# [Extract]
§ §

I've never heard of this distinction between pattern and template so I just spent the last hour and a half looking for it. Found it absolutely nowhere online. In fact about the only distinctions made were that the template is used to make the pattern. This was clearly stated in several sites. The inside/outside cut determining what is called what was never mentioned in over 2 dozen sites. So I seriously question that these are the standard definitions in woodworking. Don't want out members getting confused....
Everyone I know referees to one or the other, both being the same, typically using template as a standardize term.


----------



## Stick486 (Jan 4, 2013)

chessnut2 said:


> That is a good explanation of the difference between the 2 terms. thanks.


all I could find over and over again....

*template* or templet:
noun
1.
a *pattern*, mold, or the like, usually consisting of a thin plate of wood or metal, serving as a gauge or guide in mechanical work.
2.
anything that determines or serves as a pattern; a model...
3.
anything fashioned or designed to serve as a model, pattern or guide for something to be made:


----------



## Stick486 (Jan 4, 2013)

@Mike..

if I see it right a pattern for dress making and such outer line is the fabric's cut line the inner line is the sew line...


----------



## Mike (Nov 22, 2004)

§ §

# [Your instructions]
In the woodworking thread on patterns and templates, how long did the first poster spend looking for the distinction between the two terms? Answer from the woodworking thread alone.

# [Data segment]
§ §

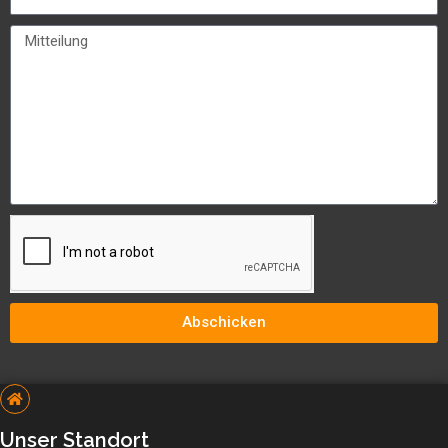
Abschicken
Unser Standort​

§ §

# [Exercise answer]
An hour and a half.